Но что такое гуманность? Данный термин тесно связан с понятием человеческого достоинства. Дело в том, что первоначально от телесных наказаний были освобождены только благородные сословия, у которых были какие-то представления о чести. Для них телесные наказания были просто позорными, нарушающими их честь, достоинство и т.д. Но в последующем, когда произошли буржуазно-демократические революции, стало считаться, что честью и достоинством обладают все люди, а не только благородные сословия. Соответственно, логически можно предположить, что ни к одному из людей телесное наказание применяться не может. Таким образом, когда понятие недостойного наказания распространилось, в том числе, и на все неблагородные сословия, когда стало считаться, человек в принципе звучит гордо, а не только «дворянин» или «боярин» звучит гордо, тогда телесные наказания стали постепенно отменяться.
Примечательно, что здесь мы имеем дело с особым понятием гуманизма, особым понятием человеческого достоинства, которое никак не коррелирует с тем понятием человеческого достоинства, которое обычно используется юристами и политиками в контексте идеи прав человека и справедливости. Ведь здесь дело не в том, что мы должны каждому человеку дать возможность для саморазвития, для занятия теми вещами, которые для него ценны (именно в этом состоит задача прав человека, которые также отсылают к понятию человеческого достоинства). В области уголовного права понятие человеческого достоинства совершенно другое. Здесь человеческое достоинство в первую очередь означает неприемлемость телесных наказаний. Покушение на тело человека - это недостойно и не гуманно. Таково узкое понятие гуманности и человеческого достоинства, которое свойственно именно уголовному праву, а именно принципам уголовного наказания.
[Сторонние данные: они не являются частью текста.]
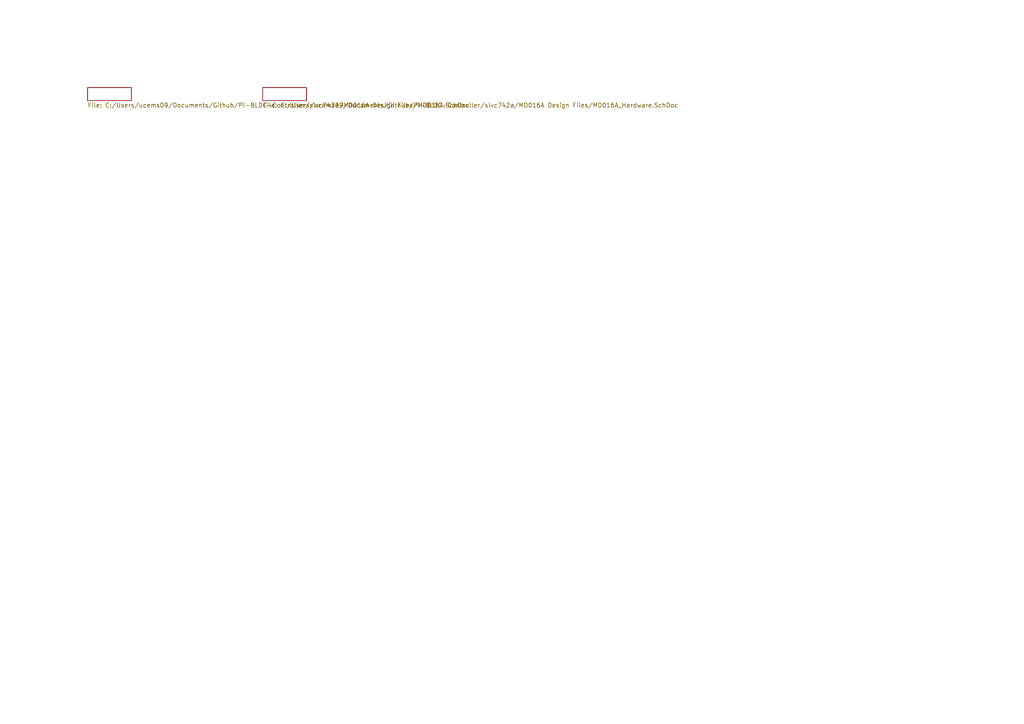
<source format=kicad_sch>
(kicad_sch
	(version 20250114)
	(generator "eeschema")
	(generator_version "9.0")
	(uuid "9bc0b093-2bd5-410a-8b31-b4127ef616ad")
	(paper "A4")
	(lib_symbols)
	(sheet
		(at 76.2 25.4)
		(size 12.7 3.81)
		(exclude_from_sim no)
		(in_bom yes)
		(on_board yes)
		(dnp no)
		(fields_autoplaced yes)
		(stroke
			(width 0)
			(type solid)
		)
		(fill
			(color 0 0 0 0.0000)
		)
		(uuid "523fb197-20f6-481e-86da-4b36b9264188")
		(property "Sheetname" ""
			(at 76.2 24.6884 0)
			(effects
				(font
					(size 1.27 1.27)
				)
				(justify left bottom)
			)
		)
		(property "Sheetfile" "C:/Users/ucems09/Documents/Github/Pi-BLDC-Controller/slvc742a/MD016A Design Files/MD016A_Hardware.SchDoc"
			(at 76.2 29.7946 0)
			(effects
				(font
					(size 1.27 1.27)
				)
				(justify left top)
			)
		)
		(instances
			(project "MD016A"
				(path "/9bc0b093-2bd5-410a-8b31-b4127ef616ad"
					(page "3")
				)
			)
		)
	)
	(sheet
		(at 25.4 25.4)
		(size 12.7 3.81)
		(exclude_from_sim no)
		(in_bom yes)
		(on_board yes)
		(dnp no)
		(fields_autoplaced yes)
		(stroke
			(width 0)
			(type solid)
		)
		(fill
			(color 0 0 0 0.0000)
		)
		(uuid "d77666b2-64e0-4e7a-a99b-e84ab07bbeed")
		(property "Sheetname" ""
			(at 25.4 24.6884 0)
			(effects
				(font
					(size 1.27 1.27)
				)
				(justify left bottom)
			)
		)
		(property "Sheetfile" "C:/Users/ucems09/Documents/Github/Pi-BLDC-Controller/slvc742a/MD016A Design Files/MD016A.SchDoc"
			(at 25.4 29.7946 0)
			(effects
				(font
					(size 1.27 1.27)
				)
				(justify left top)
			)
		)
		(instances
			(project "MD016A"
				(path "/9bc0b093-2bd5-410a-8b31-b4127ef616ad"
					(page "2")
				)
			)
		)
	)
	(sheet_instances
		(path "/"
			(page "#")
		)
	)
	(embedded_fonts no)
)

</source>
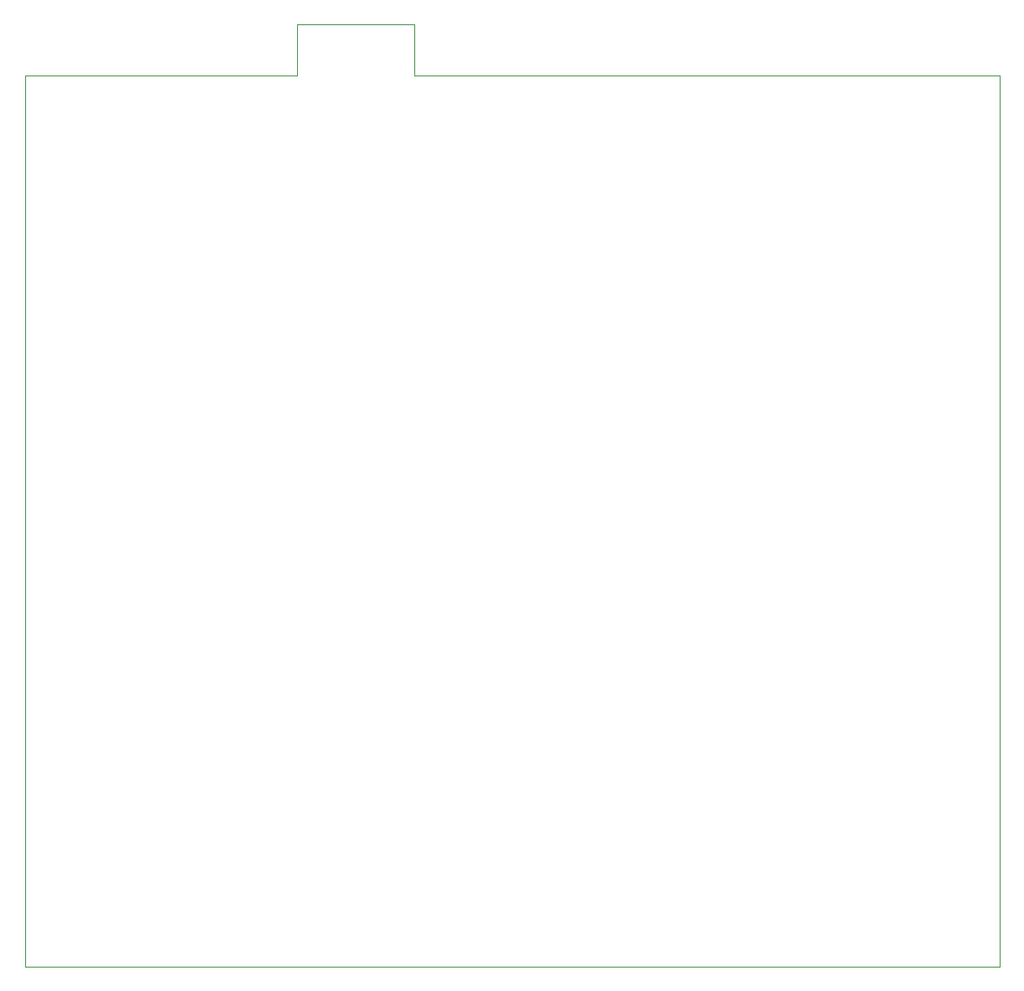
<source format=gbr>
%TF.GenerationSoftware,KiCad,Pcbnew,8.0.4*%
%TF.CreationDate,2024-07-23T17:45:02-07:00*%
%TF.ProjectId,2board_a,32626f61-7264-45f6-912e-6b696361645f,rev?*%
%TF.SameCoordinates,Original*%
%TF.FileFunction,Profile,NP*%
%FSLAX46Y46*%
G04 Gerber Fmt 4.6, Leading zero omitted, Abs format (unit mm)*
G04 Created by KiCad (PCBNEW 8.0.4) date 2024-07-23 17:45:02*
%MOMM*%
%LPD*%
G01*
G04 APERTURE LIST*
%TA.AperFunction,Profile*%
%ADD10C,0.100000*%
%TD*%
G04 APERTURE END LIST*
D10*
X127500000Y-20000000D02*
X139000000Y-20000000D01*
X127500000Y-25000000D02*
X127500000Y-20000000D01*
X101000000Y-25000000D02*
X127500000Y-25000000D01*
X196000000Y-25000000D02*
X196000000Y-112000000D01*
X139000000Y-25000000D02*
X196000000Y-25000000D01*
X196000000Y-112000000D02*
X101000000Y-112000000D01*
X139000000Y-20000000D02*
X139000000Y-25000000D01*
X101000000Y-112000000D02*
X101000000Y-25000000D01*
M02*

</source>
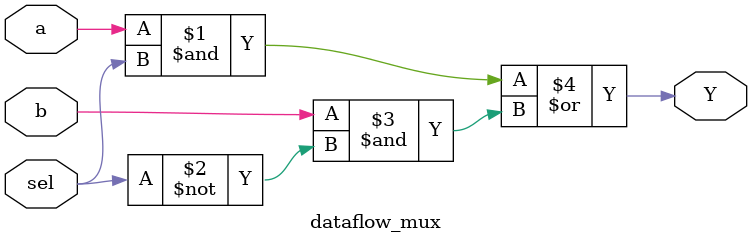
<source format=v>

module dataflow_mux(input a, b, sel, output Y);
  assign Y = (a & sel) | (b & ~sel);
  endmodule

</source>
Именно принцип гуманизма сыграл очень важную роль в отмене телесных наказаний, но с точки зрения теории справедливости, конечно, очень сложно этот принцип объяснить, почему именно тело человека вдруг является высшей ценностью. Для Нового Времени свойственно кардинальное неприятие физических страданий, то есть физические страдания - это что-то недостойное, негуманное и т.д. Но почему вдруг физическое страдание - это плохо? На этот вопрос с точки зрения теории справедливости мы уже ответить не можем. Потому что с точки зрения справедливости все люди равны, и в этом заключается справедливость. Справедливость - в равном отношении к людям. Но справедливость сама по себе еще ничего не говорит о том, должны ли мы подвергать преступников физическим страданиям. Если это необходимо для поддержания общественного порядка, то, наверное, должны. Если это не необходимо, то, наверное, не должны. Но идея гуманизма, которая привела к отмене телесных наказаний, развивалась не в этом русле. Тут речь шла о том, что страдания физические, и телесные наказания как следствие, недопустимы в принципе. В этом контексте принцип гуманизма, конечно никак с теорией справедливости не соприкасается, хотя может быть и не противоречит ей.
В чем идея гуманизма действительно коррелируется с теорией справедливости, так это в том значении, что гуманизм означает экономию средств уголовно-правовой репрессии. Согласно принципу уголовно-правовой репрессии мы не должны наказывать человека более жестоким наказанием, если менее жестокое будет соответствовать всем тем целям, о которых нами было заявлено. Если цели наказания реализуются менее жестоким наказанием, то более жестоко мы применять не можем - это тоже одно из значений гуманизма, которое соответствует идее справедливости, идее справедливого наказания, но остальные коннотации идеи гуманизма с теорией справедливости имеют мало общего.